To meet this purpose, some case studies were presented, of two companies, in Belo Horizonte, belonging to two graduate students of the UFMG's Technological Innovation program, which allowed observing that social innovation has different dimensions, implying, among others, in sustainable development, inclusion, equity and granting of rights (DALLA TORRE et al., 2020).

The TBL (Triple Bottom Line) structure can be suggested to measure both businesses, as it brings together financial, environmental and social results in a single number.

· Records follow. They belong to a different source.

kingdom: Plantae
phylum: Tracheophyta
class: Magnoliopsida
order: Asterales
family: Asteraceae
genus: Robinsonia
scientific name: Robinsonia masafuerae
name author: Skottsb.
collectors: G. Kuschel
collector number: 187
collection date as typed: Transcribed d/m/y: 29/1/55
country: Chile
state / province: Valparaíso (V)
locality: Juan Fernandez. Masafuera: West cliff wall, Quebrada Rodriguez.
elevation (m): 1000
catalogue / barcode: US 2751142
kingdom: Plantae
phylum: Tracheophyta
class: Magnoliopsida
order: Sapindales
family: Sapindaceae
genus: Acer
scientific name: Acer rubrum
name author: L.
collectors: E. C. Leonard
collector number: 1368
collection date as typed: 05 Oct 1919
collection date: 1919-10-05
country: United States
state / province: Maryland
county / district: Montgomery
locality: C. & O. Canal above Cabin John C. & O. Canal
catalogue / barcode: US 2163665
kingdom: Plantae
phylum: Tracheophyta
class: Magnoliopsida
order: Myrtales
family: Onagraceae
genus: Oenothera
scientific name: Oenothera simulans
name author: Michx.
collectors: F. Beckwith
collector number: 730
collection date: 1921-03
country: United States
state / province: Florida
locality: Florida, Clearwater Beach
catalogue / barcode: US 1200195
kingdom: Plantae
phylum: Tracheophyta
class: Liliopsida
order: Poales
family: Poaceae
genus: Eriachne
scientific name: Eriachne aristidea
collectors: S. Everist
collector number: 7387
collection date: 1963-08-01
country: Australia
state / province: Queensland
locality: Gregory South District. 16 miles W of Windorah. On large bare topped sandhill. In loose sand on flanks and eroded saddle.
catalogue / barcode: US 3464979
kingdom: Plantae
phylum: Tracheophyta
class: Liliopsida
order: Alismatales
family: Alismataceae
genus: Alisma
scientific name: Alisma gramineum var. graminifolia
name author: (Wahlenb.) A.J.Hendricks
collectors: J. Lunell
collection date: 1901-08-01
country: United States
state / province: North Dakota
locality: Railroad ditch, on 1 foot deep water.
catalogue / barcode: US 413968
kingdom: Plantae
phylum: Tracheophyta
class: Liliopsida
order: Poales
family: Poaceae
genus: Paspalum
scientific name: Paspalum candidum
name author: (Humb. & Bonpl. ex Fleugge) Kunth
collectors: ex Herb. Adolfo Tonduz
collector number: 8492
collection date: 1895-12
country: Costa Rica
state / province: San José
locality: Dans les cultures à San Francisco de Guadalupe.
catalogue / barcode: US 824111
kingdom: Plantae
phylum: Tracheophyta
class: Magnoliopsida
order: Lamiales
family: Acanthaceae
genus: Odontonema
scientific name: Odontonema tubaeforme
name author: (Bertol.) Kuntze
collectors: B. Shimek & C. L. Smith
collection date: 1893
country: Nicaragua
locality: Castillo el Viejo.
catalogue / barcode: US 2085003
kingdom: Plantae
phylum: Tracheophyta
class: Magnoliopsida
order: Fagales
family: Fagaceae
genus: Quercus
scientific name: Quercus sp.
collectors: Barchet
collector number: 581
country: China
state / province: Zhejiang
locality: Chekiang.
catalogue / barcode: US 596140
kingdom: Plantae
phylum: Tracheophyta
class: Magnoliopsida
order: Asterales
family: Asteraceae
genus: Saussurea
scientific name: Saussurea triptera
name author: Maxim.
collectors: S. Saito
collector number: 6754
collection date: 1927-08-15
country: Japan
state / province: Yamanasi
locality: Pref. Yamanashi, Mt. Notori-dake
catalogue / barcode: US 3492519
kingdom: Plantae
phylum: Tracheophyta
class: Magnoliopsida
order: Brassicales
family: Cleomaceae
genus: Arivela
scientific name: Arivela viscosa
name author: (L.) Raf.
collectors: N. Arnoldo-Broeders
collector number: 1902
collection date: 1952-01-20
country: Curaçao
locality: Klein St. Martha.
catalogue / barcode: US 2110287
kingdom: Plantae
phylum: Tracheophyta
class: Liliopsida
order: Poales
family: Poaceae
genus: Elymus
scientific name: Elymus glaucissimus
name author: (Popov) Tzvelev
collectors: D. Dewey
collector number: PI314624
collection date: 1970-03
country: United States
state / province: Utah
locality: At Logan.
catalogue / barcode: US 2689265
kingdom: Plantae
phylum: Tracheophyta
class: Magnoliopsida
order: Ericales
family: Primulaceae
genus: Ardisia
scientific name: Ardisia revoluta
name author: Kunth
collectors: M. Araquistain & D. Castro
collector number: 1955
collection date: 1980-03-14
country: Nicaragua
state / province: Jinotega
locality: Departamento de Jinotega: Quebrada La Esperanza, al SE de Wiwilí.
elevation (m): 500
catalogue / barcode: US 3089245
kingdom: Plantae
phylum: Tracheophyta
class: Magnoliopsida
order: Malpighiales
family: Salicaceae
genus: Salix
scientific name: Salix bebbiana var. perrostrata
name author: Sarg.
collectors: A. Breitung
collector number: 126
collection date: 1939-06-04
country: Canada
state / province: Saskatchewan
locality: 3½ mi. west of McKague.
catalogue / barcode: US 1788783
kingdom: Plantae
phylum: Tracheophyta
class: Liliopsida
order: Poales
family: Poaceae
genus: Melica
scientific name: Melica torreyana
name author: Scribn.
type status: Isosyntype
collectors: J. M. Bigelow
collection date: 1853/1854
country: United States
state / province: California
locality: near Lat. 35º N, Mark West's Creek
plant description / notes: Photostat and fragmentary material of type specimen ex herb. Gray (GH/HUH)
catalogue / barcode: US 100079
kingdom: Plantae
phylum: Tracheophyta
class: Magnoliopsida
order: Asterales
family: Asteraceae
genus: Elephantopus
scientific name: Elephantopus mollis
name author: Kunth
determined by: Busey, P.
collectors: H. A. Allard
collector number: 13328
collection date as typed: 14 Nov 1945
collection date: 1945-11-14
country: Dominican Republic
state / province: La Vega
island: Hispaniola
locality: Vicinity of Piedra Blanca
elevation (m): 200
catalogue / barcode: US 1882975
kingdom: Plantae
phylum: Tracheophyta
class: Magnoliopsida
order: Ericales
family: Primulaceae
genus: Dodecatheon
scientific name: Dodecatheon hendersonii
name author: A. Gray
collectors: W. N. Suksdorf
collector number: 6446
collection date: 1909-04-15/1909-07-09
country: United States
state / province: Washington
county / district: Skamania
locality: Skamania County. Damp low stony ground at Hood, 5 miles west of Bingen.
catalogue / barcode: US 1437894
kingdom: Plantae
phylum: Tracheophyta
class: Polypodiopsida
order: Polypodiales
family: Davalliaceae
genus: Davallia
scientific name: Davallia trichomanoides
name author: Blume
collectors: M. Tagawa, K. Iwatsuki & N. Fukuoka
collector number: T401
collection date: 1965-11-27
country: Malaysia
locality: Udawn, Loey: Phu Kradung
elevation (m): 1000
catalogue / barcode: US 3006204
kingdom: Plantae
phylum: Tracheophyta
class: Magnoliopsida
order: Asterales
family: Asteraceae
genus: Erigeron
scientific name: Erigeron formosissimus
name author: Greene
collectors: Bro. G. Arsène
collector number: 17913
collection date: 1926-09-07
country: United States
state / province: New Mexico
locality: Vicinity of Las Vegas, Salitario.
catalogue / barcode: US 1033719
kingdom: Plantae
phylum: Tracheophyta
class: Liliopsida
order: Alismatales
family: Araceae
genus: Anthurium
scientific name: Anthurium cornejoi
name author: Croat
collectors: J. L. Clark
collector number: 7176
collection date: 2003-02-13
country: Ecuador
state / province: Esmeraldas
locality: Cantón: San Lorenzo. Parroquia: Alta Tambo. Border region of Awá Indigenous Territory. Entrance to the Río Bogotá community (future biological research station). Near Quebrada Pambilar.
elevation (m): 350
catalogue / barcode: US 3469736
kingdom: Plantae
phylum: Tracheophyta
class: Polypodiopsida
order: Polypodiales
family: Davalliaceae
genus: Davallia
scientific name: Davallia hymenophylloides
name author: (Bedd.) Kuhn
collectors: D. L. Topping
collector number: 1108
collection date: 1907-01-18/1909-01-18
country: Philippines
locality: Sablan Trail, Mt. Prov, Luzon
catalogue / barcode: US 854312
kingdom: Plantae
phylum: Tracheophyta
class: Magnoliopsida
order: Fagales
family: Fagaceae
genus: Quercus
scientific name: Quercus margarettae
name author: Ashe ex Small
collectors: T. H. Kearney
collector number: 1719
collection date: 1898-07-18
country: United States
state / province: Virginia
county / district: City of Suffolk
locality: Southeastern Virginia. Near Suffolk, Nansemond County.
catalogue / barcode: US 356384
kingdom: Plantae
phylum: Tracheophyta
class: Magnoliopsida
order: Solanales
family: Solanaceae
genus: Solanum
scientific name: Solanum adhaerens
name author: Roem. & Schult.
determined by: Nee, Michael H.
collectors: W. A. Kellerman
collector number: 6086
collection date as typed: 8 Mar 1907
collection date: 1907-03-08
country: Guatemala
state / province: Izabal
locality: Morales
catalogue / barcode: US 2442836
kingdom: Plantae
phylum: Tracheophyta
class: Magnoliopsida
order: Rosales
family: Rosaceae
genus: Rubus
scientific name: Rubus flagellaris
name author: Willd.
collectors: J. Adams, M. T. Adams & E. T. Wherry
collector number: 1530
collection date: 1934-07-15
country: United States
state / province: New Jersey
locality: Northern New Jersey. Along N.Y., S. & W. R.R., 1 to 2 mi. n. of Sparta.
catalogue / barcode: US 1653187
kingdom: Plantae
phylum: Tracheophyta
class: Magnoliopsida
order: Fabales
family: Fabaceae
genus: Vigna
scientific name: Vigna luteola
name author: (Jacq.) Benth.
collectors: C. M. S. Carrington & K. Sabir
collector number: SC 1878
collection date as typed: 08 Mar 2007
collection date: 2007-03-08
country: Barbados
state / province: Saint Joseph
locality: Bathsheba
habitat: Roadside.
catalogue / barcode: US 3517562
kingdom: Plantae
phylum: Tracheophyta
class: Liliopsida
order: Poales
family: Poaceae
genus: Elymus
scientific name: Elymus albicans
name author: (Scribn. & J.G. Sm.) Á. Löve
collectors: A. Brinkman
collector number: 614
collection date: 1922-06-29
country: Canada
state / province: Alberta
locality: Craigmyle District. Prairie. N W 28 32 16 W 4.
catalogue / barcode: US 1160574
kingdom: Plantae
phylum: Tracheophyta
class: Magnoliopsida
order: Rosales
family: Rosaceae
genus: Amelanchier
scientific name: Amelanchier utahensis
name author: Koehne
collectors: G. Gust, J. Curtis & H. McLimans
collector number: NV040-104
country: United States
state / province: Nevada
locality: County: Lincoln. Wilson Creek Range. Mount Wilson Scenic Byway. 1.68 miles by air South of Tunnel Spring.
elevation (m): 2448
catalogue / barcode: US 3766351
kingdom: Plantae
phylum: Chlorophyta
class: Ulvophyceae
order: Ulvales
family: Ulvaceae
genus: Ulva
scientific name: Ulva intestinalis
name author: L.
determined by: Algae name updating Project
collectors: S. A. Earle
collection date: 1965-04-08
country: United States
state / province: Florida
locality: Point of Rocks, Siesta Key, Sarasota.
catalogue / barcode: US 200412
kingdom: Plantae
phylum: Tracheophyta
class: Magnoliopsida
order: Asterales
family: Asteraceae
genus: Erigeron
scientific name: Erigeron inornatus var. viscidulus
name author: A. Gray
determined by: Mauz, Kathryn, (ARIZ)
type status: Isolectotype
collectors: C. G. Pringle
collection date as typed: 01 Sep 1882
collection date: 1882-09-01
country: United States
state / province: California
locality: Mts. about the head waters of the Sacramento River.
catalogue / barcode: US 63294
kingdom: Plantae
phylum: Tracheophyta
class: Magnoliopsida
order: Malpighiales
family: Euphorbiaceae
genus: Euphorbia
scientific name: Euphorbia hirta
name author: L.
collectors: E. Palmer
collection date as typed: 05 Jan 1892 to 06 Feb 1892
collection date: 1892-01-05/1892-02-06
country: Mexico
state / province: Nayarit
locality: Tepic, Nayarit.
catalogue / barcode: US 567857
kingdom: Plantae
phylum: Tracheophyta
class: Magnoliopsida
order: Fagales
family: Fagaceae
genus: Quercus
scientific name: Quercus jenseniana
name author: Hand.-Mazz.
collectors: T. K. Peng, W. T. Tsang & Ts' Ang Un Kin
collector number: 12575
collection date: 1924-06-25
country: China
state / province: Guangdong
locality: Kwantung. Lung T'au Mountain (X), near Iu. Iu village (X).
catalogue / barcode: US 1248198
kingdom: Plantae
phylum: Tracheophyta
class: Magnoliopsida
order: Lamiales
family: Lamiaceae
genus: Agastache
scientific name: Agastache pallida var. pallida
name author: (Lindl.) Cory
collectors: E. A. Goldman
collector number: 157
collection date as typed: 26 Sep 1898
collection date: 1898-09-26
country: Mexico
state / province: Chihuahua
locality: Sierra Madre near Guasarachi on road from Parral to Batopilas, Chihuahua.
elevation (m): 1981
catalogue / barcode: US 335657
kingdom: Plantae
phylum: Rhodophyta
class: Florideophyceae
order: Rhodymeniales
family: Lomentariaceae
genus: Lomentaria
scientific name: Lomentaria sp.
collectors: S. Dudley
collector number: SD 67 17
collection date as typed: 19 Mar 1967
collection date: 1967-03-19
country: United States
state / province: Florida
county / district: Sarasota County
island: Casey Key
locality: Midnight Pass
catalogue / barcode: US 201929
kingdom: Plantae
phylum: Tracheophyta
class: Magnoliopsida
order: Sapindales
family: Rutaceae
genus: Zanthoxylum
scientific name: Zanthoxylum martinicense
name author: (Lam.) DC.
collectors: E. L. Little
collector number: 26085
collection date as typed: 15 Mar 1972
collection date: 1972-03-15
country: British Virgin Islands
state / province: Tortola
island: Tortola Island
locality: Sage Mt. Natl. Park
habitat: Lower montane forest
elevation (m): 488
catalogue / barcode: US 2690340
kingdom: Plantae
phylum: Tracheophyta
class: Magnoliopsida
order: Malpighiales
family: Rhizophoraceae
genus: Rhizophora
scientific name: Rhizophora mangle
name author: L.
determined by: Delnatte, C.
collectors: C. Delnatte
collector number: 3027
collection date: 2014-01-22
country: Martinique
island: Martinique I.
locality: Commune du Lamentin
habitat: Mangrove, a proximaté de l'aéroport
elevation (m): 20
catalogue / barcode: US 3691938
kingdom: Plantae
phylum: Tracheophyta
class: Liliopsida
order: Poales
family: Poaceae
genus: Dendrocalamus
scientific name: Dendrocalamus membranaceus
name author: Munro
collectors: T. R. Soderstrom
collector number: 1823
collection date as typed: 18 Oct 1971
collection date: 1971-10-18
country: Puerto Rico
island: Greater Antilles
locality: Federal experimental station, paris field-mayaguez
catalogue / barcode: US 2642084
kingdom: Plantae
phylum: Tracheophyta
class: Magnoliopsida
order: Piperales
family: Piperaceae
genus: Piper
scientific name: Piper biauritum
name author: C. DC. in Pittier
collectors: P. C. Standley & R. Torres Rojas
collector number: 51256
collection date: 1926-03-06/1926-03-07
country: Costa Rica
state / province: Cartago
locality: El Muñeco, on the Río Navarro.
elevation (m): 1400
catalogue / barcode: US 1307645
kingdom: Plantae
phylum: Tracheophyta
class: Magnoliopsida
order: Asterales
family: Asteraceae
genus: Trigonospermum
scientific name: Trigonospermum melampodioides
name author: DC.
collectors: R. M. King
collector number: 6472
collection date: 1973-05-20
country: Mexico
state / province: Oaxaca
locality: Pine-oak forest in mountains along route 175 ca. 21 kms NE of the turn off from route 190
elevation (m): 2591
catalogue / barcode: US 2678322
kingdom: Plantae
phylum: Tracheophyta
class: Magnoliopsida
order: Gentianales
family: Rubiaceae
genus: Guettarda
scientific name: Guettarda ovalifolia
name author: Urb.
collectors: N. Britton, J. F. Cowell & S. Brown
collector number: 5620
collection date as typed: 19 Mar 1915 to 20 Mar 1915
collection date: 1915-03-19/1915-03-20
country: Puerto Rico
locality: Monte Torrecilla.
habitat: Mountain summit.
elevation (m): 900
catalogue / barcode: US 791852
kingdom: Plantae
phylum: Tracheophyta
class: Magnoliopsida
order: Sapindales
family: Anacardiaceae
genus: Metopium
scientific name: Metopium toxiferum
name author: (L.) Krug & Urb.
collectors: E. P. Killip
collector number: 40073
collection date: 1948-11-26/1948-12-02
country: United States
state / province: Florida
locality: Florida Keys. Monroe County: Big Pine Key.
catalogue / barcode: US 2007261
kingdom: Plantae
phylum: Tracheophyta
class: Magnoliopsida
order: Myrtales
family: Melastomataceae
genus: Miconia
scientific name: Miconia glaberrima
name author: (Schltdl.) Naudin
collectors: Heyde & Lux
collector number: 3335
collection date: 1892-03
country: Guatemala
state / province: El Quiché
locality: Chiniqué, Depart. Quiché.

Used by businesses, non-profits and governments to assess their financial gains and the impact of their decisions on people and the environment, TBL adds the three Ps of People, Planet and Profit to the standard result. It measures the overall impact of an organization on the environment and its community, considering social and environmental issues (CRUZ, 2020).

Therefore, it is desired to advance the discussion about social innovation, so that this phenomenon is better understood. Since social innovation implies changing perceptions, values and norms that lead society (AOO, ABE and KANO, 2019), it can be a path of resistance and opposition to inequalities and social apathy in relation to the suffering of others.